THE ACCEPTANCE (and rejection) letters are out, and for most college-bound students the deadline for the big decision is in about two weeks. Many frantically thumb through college guides, hoping that the same types of charts and appraisals used to select a new stereo can help them decide on a once-in-a-lifetime investment.
Unfortunately, it doesn't work that way. Yet the American public persists in trying to reduce things to a quantifiable single-digit or simple paragraph. Because of this, an entire industry has developed that attempts to rate and evaluate colleges and universities.
The college guide business continues to grow, in part because we -- the colleges and admissions officers and the organizations that represent us -- have not done a very good job of countering the pronouncements of these self-appointed judges. Although in the National Association of College Admissions Counselors listed principles of good practice for publications evaluating colleges, publishers of guides have generally ignored them.
Because of changing demographics, it is easier than ever to get into most colleges, but the task of choosing the right college is far more difficult than it was a generation ago. Rivalry is intense among highly competitive institutions to attract the dwindling number of top students. The colleges, aided by a service that provides specialized mailing lists of prospective students, have responded by flooding family mailboxes with flashy literature. In these glitzy brochures, the colleges begin to look alike, though in fact they are as similar as apples and kumquats.
Enter the various college guides, which claim to have studied the institutions and to have separated the worthies from the worthless.
Of the three types of guides, the best (but also the dullest) are those that are as factual as possible. They provide easily verifiable and comparable numbers, list admissions requirements and maintain well-edited data bases. At Lafayette, scatter these books around the area where prospective students wait for interviews. Colleges welcome honest, straightforward comparisons on a level playing field.
A second group attempts to be interpretive. We hide these behind closed doors because they make judgments about us -- about others -- that we can neither understand nor explain. Rarely do they cite the sources of their information.
Last are the journalistic scoreboards, which use limited criteria to rank institutions in some order of alleged quality. These elicit the most negative reactions from admissions professionals. One list of the most selective colleges, for instance, is based solely on number of applications received, the percentage of applicants accepted and average Scholastic Aptitude Test scores.

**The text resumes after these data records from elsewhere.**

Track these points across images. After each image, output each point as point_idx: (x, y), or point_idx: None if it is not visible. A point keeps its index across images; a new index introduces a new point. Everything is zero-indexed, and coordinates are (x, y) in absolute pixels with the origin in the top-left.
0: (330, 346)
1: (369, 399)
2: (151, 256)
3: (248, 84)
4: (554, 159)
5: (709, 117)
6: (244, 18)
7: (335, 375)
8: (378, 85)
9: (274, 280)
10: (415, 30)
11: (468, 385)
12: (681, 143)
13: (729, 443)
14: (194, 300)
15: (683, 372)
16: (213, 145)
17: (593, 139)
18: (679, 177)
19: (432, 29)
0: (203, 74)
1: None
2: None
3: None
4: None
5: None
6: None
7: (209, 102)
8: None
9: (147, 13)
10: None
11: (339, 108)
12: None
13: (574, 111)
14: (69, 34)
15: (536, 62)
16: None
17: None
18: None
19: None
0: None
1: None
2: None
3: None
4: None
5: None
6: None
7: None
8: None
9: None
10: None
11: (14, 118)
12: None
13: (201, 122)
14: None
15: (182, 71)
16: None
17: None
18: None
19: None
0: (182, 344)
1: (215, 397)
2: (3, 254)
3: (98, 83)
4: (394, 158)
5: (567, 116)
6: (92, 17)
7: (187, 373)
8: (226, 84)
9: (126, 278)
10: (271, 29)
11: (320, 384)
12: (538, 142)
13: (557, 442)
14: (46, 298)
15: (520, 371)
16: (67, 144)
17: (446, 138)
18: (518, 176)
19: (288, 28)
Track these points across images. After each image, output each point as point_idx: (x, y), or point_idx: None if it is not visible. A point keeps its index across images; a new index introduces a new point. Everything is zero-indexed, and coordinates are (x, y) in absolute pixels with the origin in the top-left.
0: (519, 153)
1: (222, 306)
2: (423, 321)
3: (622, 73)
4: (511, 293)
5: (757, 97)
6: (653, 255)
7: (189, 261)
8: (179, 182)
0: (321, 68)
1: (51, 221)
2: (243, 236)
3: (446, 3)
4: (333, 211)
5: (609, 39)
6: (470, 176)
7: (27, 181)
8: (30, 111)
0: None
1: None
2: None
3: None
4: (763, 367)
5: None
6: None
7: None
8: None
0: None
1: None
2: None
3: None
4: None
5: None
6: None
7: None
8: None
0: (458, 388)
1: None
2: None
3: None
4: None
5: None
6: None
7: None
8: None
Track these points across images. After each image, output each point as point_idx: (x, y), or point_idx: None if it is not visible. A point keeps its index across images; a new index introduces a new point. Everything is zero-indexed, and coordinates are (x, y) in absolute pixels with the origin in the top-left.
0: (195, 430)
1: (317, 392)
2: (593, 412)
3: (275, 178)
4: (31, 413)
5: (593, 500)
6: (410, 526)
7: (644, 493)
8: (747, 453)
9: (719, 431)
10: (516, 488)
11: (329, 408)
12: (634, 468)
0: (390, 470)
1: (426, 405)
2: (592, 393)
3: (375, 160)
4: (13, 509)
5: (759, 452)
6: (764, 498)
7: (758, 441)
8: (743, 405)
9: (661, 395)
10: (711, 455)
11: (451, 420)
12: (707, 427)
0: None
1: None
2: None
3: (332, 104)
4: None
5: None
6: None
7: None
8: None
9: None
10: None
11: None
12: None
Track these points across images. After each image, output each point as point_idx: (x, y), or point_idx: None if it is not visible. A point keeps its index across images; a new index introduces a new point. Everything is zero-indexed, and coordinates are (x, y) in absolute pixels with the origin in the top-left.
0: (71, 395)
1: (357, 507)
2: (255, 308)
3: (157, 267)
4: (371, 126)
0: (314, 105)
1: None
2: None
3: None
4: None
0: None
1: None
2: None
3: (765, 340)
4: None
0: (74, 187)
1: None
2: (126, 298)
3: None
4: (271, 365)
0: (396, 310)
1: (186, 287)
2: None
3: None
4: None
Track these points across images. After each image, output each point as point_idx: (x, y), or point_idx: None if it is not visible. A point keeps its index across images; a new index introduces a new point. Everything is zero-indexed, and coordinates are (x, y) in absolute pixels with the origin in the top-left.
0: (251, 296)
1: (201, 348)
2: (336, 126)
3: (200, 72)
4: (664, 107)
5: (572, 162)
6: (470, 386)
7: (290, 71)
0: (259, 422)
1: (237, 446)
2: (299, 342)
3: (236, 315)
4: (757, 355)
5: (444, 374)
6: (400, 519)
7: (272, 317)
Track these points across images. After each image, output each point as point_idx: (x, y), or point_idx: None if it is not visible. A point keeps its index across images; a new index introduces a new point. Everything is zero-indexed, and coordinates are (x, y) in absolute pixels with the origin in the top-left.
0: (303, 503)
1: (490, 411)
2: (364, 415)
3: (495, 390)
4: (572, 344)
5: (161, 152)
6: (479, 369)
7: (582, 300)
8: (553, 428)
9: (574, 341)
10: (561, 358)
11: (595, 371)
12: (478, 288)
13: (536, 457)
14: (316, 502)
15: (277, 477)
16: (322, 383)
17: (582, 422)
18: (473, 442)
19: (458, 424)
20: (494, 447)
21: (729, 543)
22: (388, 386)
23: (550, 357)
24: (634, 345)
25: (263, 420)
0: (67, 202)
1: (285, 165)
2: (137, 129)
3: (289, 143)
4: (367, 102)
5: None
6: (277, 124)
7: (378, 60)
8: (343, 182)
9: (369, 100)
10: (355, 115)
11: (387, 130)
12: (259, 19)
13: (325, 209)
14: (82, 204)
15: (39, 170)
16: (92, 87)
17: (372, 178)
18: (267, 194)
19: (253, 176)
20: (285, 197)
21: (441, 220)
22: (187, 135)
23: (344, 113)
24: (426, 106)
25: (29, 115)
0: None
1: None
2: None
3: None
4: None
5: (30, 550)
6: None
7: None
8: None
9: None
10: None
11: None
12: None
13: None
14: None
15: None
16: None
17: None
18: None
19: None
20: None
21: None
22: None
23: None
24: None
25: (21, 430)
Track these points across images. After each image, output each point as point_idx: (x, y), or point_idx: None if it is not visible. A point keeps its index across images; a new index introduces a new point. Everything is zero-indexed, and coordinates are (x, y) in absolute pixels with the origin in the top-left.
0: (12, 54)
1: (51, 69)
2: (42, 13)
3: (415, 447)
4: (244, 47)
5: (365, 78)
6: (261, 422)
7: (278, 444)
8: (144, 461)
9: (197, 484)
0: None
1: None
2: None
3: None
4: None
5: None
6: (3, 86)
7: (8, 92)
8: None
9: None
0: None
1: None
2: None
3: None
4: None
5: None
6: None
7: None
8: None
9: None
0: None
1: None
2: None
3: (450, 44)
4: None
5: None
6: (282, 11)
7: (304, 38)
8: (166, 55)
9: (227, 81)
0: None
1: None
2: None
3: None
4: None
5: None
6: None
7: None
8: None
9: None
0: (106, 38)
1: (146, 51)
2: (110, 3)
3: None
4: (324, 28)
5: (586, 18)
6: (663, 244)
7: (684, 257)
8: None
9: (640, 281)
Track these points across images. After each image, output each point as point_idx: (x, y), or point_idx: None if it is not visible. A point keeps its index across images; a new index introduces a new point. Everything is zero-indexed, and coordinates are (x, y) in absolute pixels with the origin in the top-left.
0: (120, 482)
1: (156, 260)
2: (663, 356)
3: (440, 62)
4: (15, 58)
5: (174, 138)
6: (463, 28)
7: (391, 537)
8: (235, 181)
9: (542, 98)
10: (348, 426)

Included in these are the various "best buys" publications that pander to parents' sticker shock, presuming to compare value and price -- because, after all, a degree is a degree. Or is it? These publications also generally ignore the fact that financial aid can often bring the most expensive institution within range.
Such guides are more than unreliable. They can damage the educational experience of students. The journalistic guides depend heavily on received opinion about college reputation. Institutions traditionally ranked highly remain there, whether or not they belong there, supported by the American brand-name culture. Self-appointed evaluators assume certain qualities of the top" colleges, but fail to question if they are still delivering. But reputation alone says nothing about the appropriateness of a given college for a given student. It only tells you what's hot and what's not.
Unfortunately, an inverse relationship exists between the quality and appropriateness of the various types of guides and the public's interest in them. The subjective articles make livelier reading than the telephone book-like tomes of descriptive information. Judgmental guides take out of the student's decision equation the most essential element: What do I really need in a college?
College visits, talks with alumni and current students, comparisons of programs and other sources of information can better help a family decide what is right for a student than a quick ranking based on questionable information and judgment.
In the end, students and parents should trust their own instincts rather than simply relying on somebody else's predigested notion of what a college experience should be.
Bradley J. Quin is director of admissions at Lafayette College in 1/2 Easton, Pa.